Which is how some of the 250,000 vapers (1.2 per cent of the population) in Australia, according to the 2016 National Drug Strategy household survey, are getting their fix.
“We know a lot of people are doing it, despite the fact it’s so hard to get hold of,” Prof Mendelsohn says.
He has helped many smokers quit the habit via vaping and thinks he knows why the government doesn’t want to have the nicotine e-cigarette conversation.
He believes they’re struggling to reframe and rethink the “stop smoking” message after years of promoting total abstinence as the only way to quit.
It’s why, he says, politicians and public health organisation seem determined to ignore the lead of the USA and the UK, where vaping with nicotine is approved as a stop smoking aid, and the results are in as more people are kicking the smoking habit than ever.

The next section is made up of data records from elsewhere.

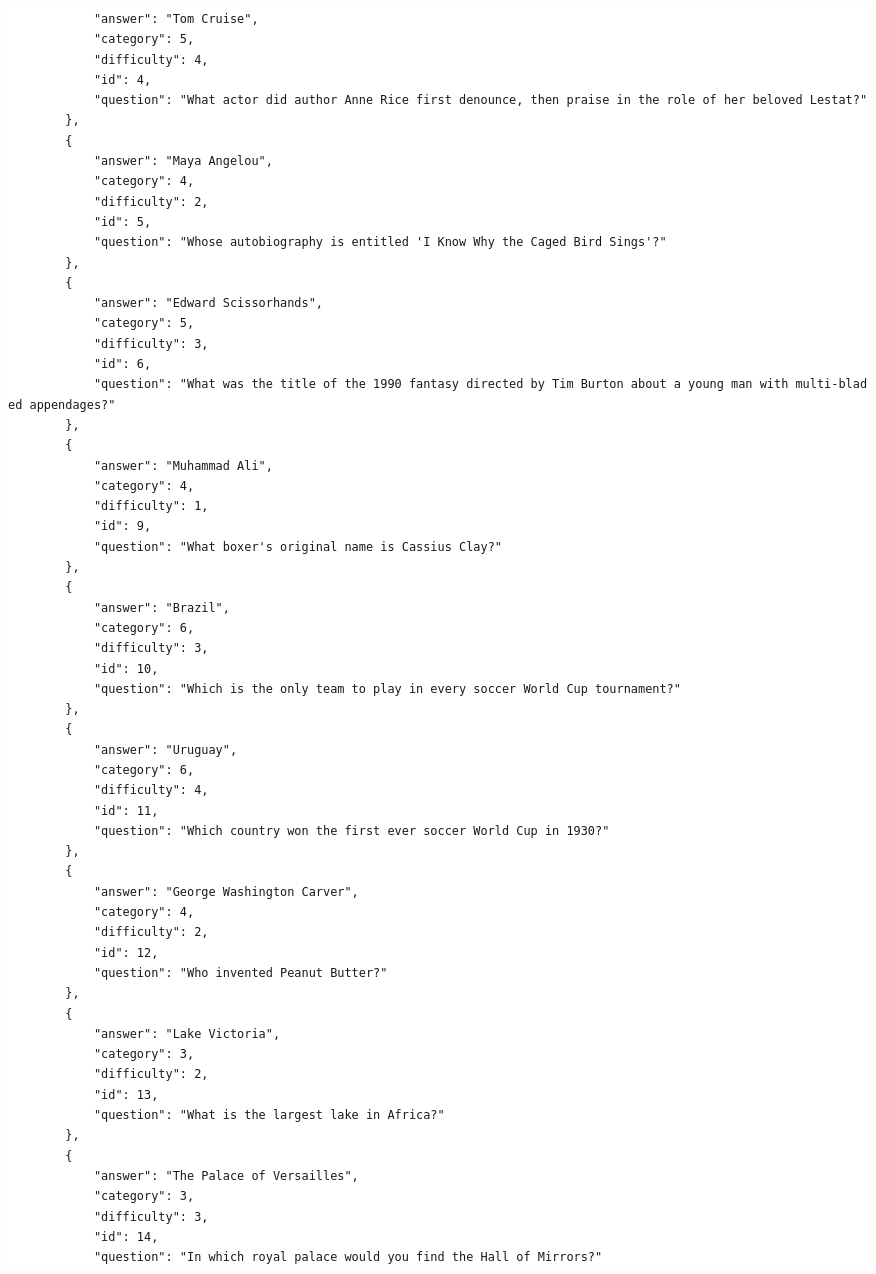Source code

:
```
            "answer": "Tom Cruise",
            "category": 5,
            "difficulty": 4,
            "id": 4,
            "question": "What actor did author Anne Rice first denounce, then praise in the role of her beloved Lestat?"
        },
        {
            "answer": "Maya Angelou",
            "category": 4,
            "difficulty": 2,
            "id": 5,
            "question": "Whose autobiography is entitled 'I Know Why the Caged Bird Sings'?"
        },
        {
            "answer": "Edward Scissorhands",
            "category": 5,
            "difficulty": 3,
            "id": 6,
            "question": "What was the title of the 1990 fantasy directed by Tim Burton about a young man with multi-bladed appendages?"
        },
        {
            "answer": "Muhammad Ali",
            "category": 4,
            "difficulty": 1,
            "id": 9,
            "question": "What boxer's original name is Cassius Clay?"
        },
        {
            "answer": "Brazil",
            "category": 6,
            "difficulty": 3,
            "id": 10,
            "question": "Which is the only team to play in every soccer World Cup tournament?"
        },
        {
            "answer": "Uruguay",
            "category": 6,
            "difficulty": 4,
            "id": 11,
            "question": "Which country won the first ever soccer World Cup in 1930?"
        },
        {
            "answer": "George Washington Carver",
            "category": 4,
            "difficulty": 2,
            "id": 12,
            "question": "Who invented Peanut Butter?"
        },
        {
            "answer": "Lake Victoria",
            "category": 3,
            "difficulty": 2,
            "id": 13,
            "question": "What is the largest lake in Africa?"
        },
        {
            "answer": "The Palace of Versailles",
            "category": 3,
            "difficulty": 3,
            "id": 14,
            "question": "In which royal palace would you find the Hall of Mirrors?"
```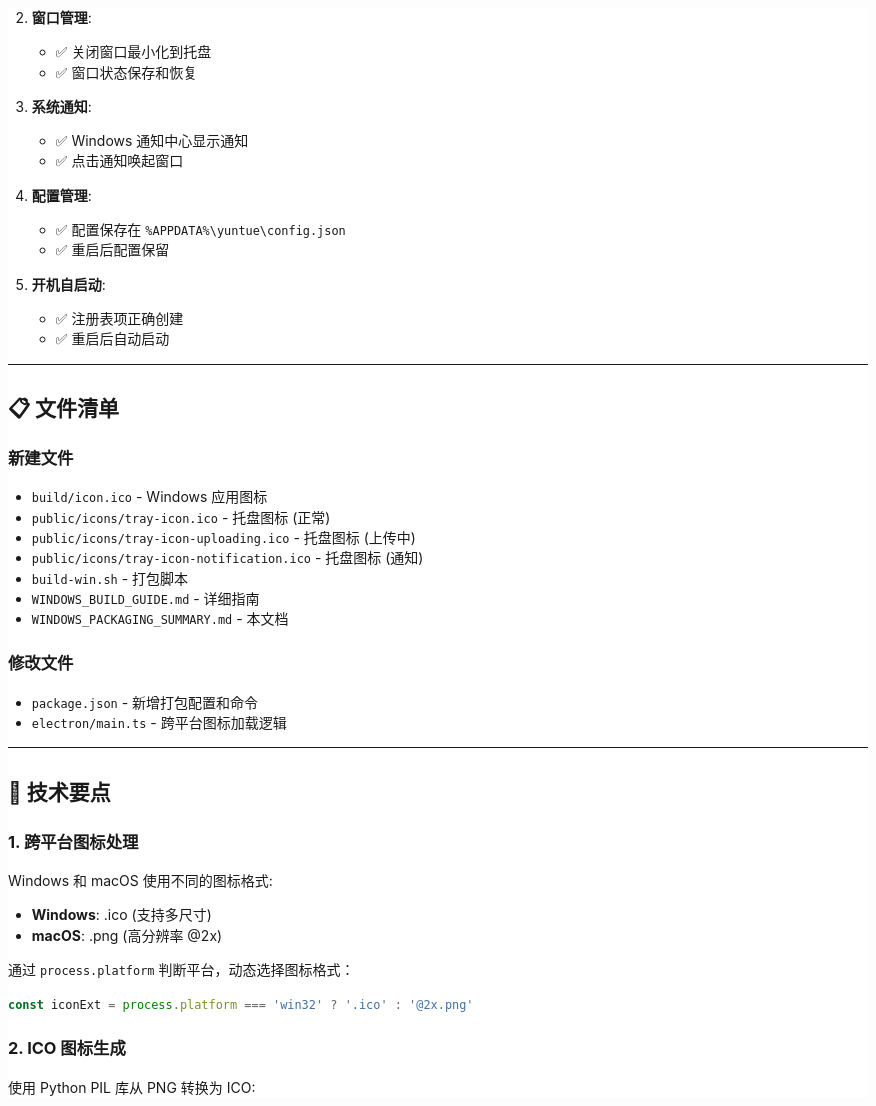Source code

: 2. **窗口管理**:
   - ✅ 关闭窗口最小化到托盘
   - ✅ 窗口状态保存和恢复

3. **系统通知**:
   - ✅ Windows 通知中心显示通知
   - ✅ 点击通知唤起窗口

4. **配置管理**:
   - ✅ 配置保存在 `%APPDATA%\yuntue\config.json`
   - ✅ 重启后配置保留

5. **开机自启动**:
   - ✅ 注册表项正确创建
   - ✅ 重启后自动启动

---

## 📋 文件清单

### 新建文件
- `build/icon.ico` - Windows 应用图标
- `public/icons/tray-icon.ico` - 托盘图标 (正常)
- `public/icons/tray-icon-uploading.ico` - 托盘图标 (上传中)
- `public/icons/tray-icon-notification.ico` - 托盘图标 (通知)
- `build-win.sh` - 打包脚本
- `WINDOWS_BUILD_GUIDE.md` - 详细指南
- `WINDOWS_PACKAGING_SUMMARY.md` - 本文档

### 修改文件
- `package.json` - 新增打包配置和命令
- `electron/main.ts` - 跨平台图标加载逻辑

---

## 🔧 技术要点

### 1. 跨平台图标处理

Windows 和 macOS 使用不同的图标格式:
- **Windows**: .ico (支持多尺寸)
- **macOS**: .png (高分辨率 @2x)

通过 `process.platform` 判断平台，动态选择图标格式：

```typescript
const iconExt = process.platform === 'win32' ? '.ico' : '@2x.png'
```

### 2. ICO 图标生成

使用 Python PIL 库从 PNG 转换为 ICO:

‘STOP SMOKING OR YOU WILL DIE’
“In Australia most of the public health foundations like the Heart Foundation, the Cancer Council, Public Health Australia, the AMA, have this group think where they are locked together and are actively opposing any changes,” Prof Mendelsohn says.
“Australia has been very successful in reducing smoking rates, and the way we have always done it is to focus on abstinence only.
“We have public health campaigns, plain packaging, smoke-free bans and the message has always been: ‘Stop smoking or you will die’.
“They can’t see past that abstinence only approach.”
“I think the fear is if we tell people they can switch to something that still includes nicotine and still looks like smoking, it could be seen as them kind of diluting the campaigns. It’s not what we do here.”
NUMBERS STACK UP
But if the experience overseas is anything to go by, Prof Mendelsohn says it’s well past time to rethink.
Because the numbers stack up.
“In the past three years smoking rates have not fallen in Australia,” he said.
“From 2013 to 2016 there was no significant drop.”
But in countries where there’s no ban on nicotine e-cigarettes, smoking rates are falling faster than ever.
The UK, US, European Union and New Zealand have all moved to legalise e-cigarettes in recognition of their capacity to help people quit, and save lives.
“What we do know is in countries where e-cigarettes are available, quitting rates have gone up,” Prof Mendelsohn says.
“In the UK, quit rates are higher than they have ever been, and e-cigarettes are the most popular quitting aid.
“In the US studies are showing more people are trying to quit than ever, and successful quit rates have gone up for the first time ever.
“What we can say is that where e-cigarettes are available, quit rates have improved.”
He says the US now has lower smoking rates than Australia for the first time ever — 14.8 per cent compared to Australia’s 15.6 per cent in 2016.
“In the UK they are also right down to our level. A large part of the difference is vaping, and that’s what is acknowledged in those countries.”
THE ARGUMENTS AGAINST
The official arguments against hurrying to lift the ban on e-cigarettes include that there’s not enough information on what might happen to vapers years down the track.
“Even if we find the risks of vaping are greater than we think they are later on, they are still not going to be any greater than smoking,” he says.
“When you look about what we know about what is in smoke versus vapour, the level of toxins is so much less in vapour.
“One study in the US looked at the toxic ingredients in smoke as opposed to vapour and calculated that the risk of cancer from vaping was less than one per cent of that of smoking.
“There are far fewer chemicals in vapour.”
Another argument is that allowing and endorsing vaping may “re-normalise” smoking in a country which now shoves smokers outside and out of sight to indulge in their filthy habit.
“If you see people around vaping it looks like smoking and there’s a fear it will make smoking more acceptable again,” said Prof Mendelsohn.
“But what is normalising, on countries where it’s allowed, is vaping. It’s showing these are people who don’t want to smoke.
“What we do know is if you do keep smoking your risk of dying from smoking is two in three”.
And Australia has 2.6 million smokers.